● **Exercise instructions**: Your job is to retype all of the data word for word, leaving every image out.

Information shown section start

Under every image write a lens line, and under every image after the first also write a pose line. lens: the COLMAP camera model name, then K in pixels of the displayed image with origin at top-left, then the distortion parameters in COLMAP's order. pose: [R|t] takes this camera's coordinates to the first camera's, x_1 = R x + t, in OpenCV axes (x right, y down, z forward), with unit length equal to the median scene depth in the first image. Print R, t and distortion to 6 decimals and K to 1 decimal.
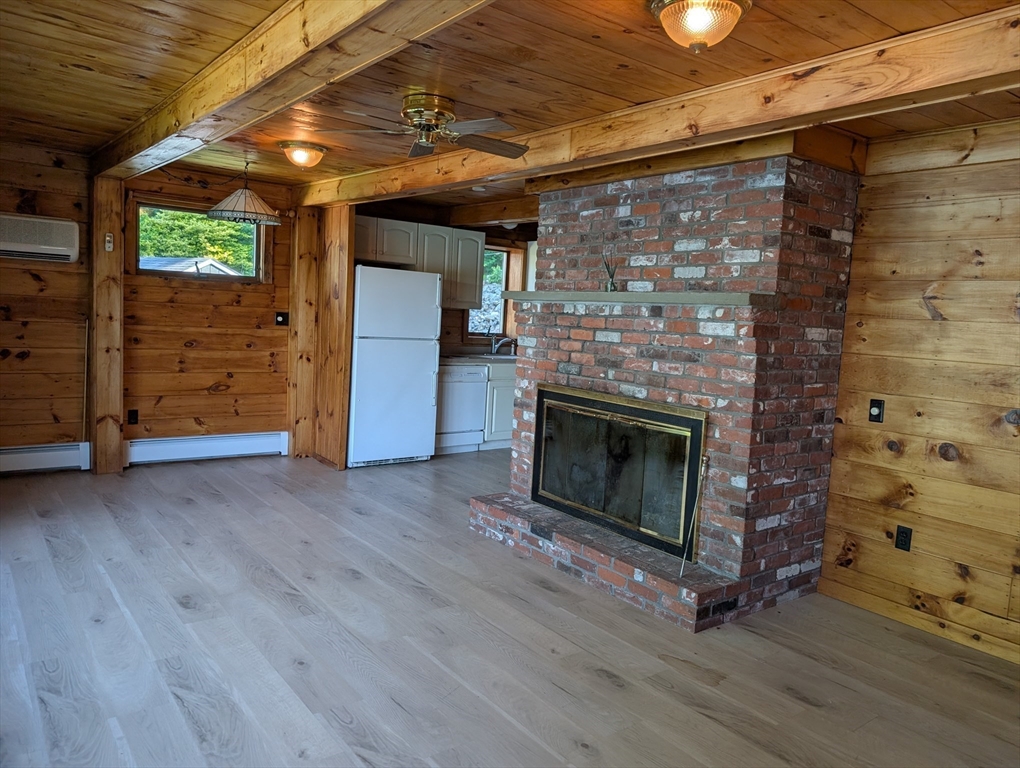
lens RADIAL K [[744.3, 0, 506.3], [0, 744.3, 381.8], [0, 0, 1]] dist [0.029075, 0.003318]
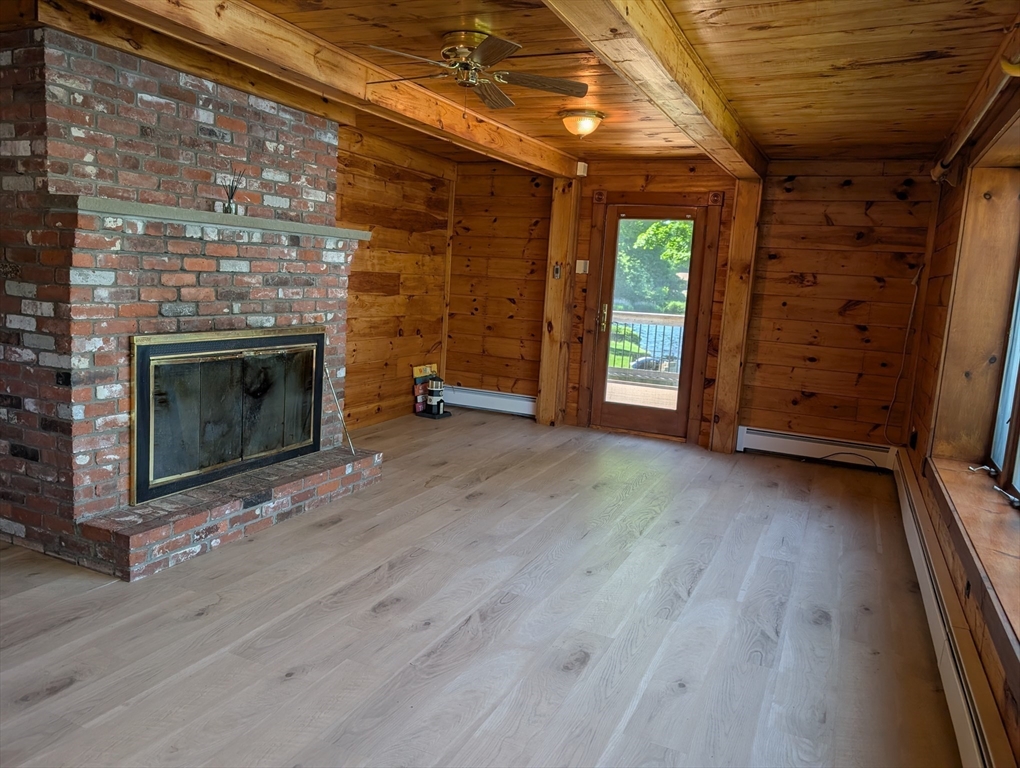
lens RADIAL K [[744.3, 0, 506.3], [0, 744.3, 381.8], [0, 0, 1]] dist [0.029075, 0.003318]
pose [[-0.471534, -0.203140, 0.858131, -0.864273], [0.004519, 0.972537, 0.232705, -0.140983], [-0.881836, 0.113606, -0.457667, 1.206606]]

Information shown section end

● **The completed task**:
Under every image write a lens line, and under every image after the first also write a pose line. lens: the COLMAP camera model name, then K in pixels of the displayed image with origin at top-left, then the distortion parameters in COLMAP's order. pose: [R|t] takes this camera's coordinates to the first camera's, x_1 = R x + t, in OpenCV axes (x right, y down, z forward), with unit length equal to the median scene depth in the first image. Print R, t and distortion to 6 decimals and K to 1 decimal.
lens RADIAL K [[744.3, 0, 506.3], [0, 744.3, 381.8], [0, 0, 1]] dist [0.029075, 0.003318]
lens RADIAL K [[744.3, 0, 506.3], [0, 744.3, 381.8], [0, 0, 1]] dist [0.029075, 0.003318]
pose [[-0.471534, -0.203140, 0.858131, -0.864273], [0.004519, 0.972537, 0.232705, -0.140983], [-0.881836, 0.113606, -0.457667, 1.206606]]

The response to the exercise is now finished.